From the back three, where Damian McKenzie is applying heat to Jordie Barrett’s claims at fullback and Will Jordan’s five tries against Tonga staked his claims for another start on the wing, to the new-look midfield, first five-eighth, loose forwards, lock and front row, Foster has selection headaches all over the park.
During his eight years as Steve Hansen’s assistant Foster rarely if ever faced such intense competition for places in an era where, more often than not, starters were well established.
Not so now it seems.
“I would say in my time with the All Blacks there’s probably more positions that we’re debating than for a long, long time,” Foster said. “This series is very important for us from that perspective. We’ve got some big calls to make, but we’ll worry about those calls after we see these three games and the great thing is we’ve actually got the chance for people to put their best foot forward during the training week and with how they prepare. She’s pretty competitive.”

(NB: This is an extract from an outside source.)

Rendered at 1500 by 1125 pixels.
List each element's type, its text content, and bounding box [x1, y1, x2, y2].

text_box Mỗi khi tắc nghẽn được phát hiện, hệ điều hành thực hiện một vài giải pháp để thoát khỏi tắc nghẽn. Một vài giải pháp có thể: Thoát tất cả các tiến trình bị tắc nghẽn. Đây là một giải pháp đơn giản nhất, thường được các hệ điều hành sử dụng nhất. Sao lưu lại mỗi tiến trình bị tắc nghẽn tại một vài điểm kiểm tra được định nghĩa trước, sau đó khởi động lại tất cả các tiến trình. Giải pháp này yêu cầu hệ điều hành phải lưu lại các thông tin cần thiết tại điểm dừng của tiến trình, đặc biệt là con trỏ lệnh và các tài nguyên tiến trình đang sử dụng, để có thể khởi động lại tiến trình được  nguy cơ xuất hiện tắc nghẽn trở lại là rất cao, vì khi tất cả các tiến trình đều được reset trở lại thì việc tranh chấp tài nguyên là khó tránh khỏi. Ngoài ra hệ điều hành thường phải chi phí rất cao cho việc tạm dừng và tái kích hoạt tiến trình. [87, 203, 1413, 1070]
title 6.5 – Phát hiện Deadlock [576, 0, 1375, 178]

The reality is Foster’s selection preferences won’t become clear until the All Blacks play the opening Bledisloe Cup test against the Wallabies at Eden Park on August 7. Until then, auditions are underway in most positions.
McLeod doubled down on the notion that training form would influence selection – no great surprise in the wake of the Tongan mismatch.
“There’s 36 guys that want to start every week but Ian is really good at painting a bigger picture,” McLeod said. “Everyone will get some sort of opportunity but at training that’s their chance to show they want to play as well so it’s interesting times.”
Other than Jordan’s irrepressible presence, Brad Weber’s performance against Tonga flew under the radar, particularly with Blues halfback Finlay Christie making his debut off the bench. Prior to that Weber claimed three tries to highlight his support play but, more importantly, his speed to the base and crisp delivery sent a message of sorts in his first test start.
For what it’s worth, the All Blacks expect Fiji – led by Vern Cotter and Crusaders forwards coach Jason Ryan – to provide much sterner opposition.
Fiji too, however, are not at full strength after being denied access to their most notable star in Semi Radradra due to his now-completed involvement with Pat Lam’s Bristol Bears in the English Premiership playoffs.
Like Tonga, Fiji have also been forced to endure two weeks of quarantine which compromises their preparation.
“Fiji are a different beast,” McLeod said. “We’re expecting them to be highly organised with a new coaching set-up. They have a number of players from Europe who are very good. They run just as hard as the Tongan boys so our defence in the collision areas will have to be up another level. Playing them under the roof they’ll want to throw the ball around as well.”